By inserting this material into smartphones, LED bulbs, and solar panels, it enhances with gigantic power the radiation and energy of the light to be provided. This invention led him to create 3M, one of the most innovative companies in the world. But also to study more closely the specifics of successful researchers.
Together with research collaborators, he studied hundreds of inventor profiles, dividing them into several types. There are researchers who specialize in a field and make discoveries that improve the technique of his field. There are generalist researchers who work in fields and subjects that are often quite different. Actually, what he found is that these two types have rather similar contributions.
By extensive research, his team found a third type, which is the polymath inventors. They define themselves both by particular expertise on a subject and by a thirst to explore other fields all the time. Consequently, they had a much better contribution, capable of invoking their expertise and perspective on various issues.
By broadening the application of its knowledge to distant fields, they increase their innovative power. Like them, try to get closer to the polymath kind of curiosity, and chance are you’re not far from finding new kind of applications in various fields.
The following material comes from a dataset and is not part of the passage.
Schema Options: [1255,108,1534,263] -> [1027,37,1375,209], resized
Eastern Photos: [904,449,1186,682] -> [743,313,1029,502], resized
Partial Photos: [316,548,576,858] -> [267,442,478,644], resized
Broad thinkers get the best of the team knowledge
Wondering how experts and consultants always reached a perfect contradiction, Philip Tetlock is a political expert who wanted to analyze more closely their argument and reasoning differences. He then came up with the idea of studying almost 300 experts on different subjects to analyze the accuracy of their predictions.
The results of his experiment revealed that most of the experts were not good at predicting in the short term and very bad in the long term. But there were certain types of experts who were more successful than others.
Unlike specialists and visionary thinkers who brought all the facts into their analysis, integrative experts were able to consider arguments that did not fit with their theories and even challenge them. Also, they could easily debate with other thinkers and collaborate with them to advance their ideas.
As such, they did not stop at one area of expertise but were comfortable multiplying different perspectives. What made them different was their critical thinking and collaborative skill that allowed them to get the best out of other people’s ideas.
Through these abilities, these experts proved themselves to be the most accurate in their analysis and to bring the most benefit to companies. Try getting closer to them to use their relevant and much more reasoned insights.
By drawing inspiration from these especially illuminated innovators, expand your knowledge and skills to boost your thinking.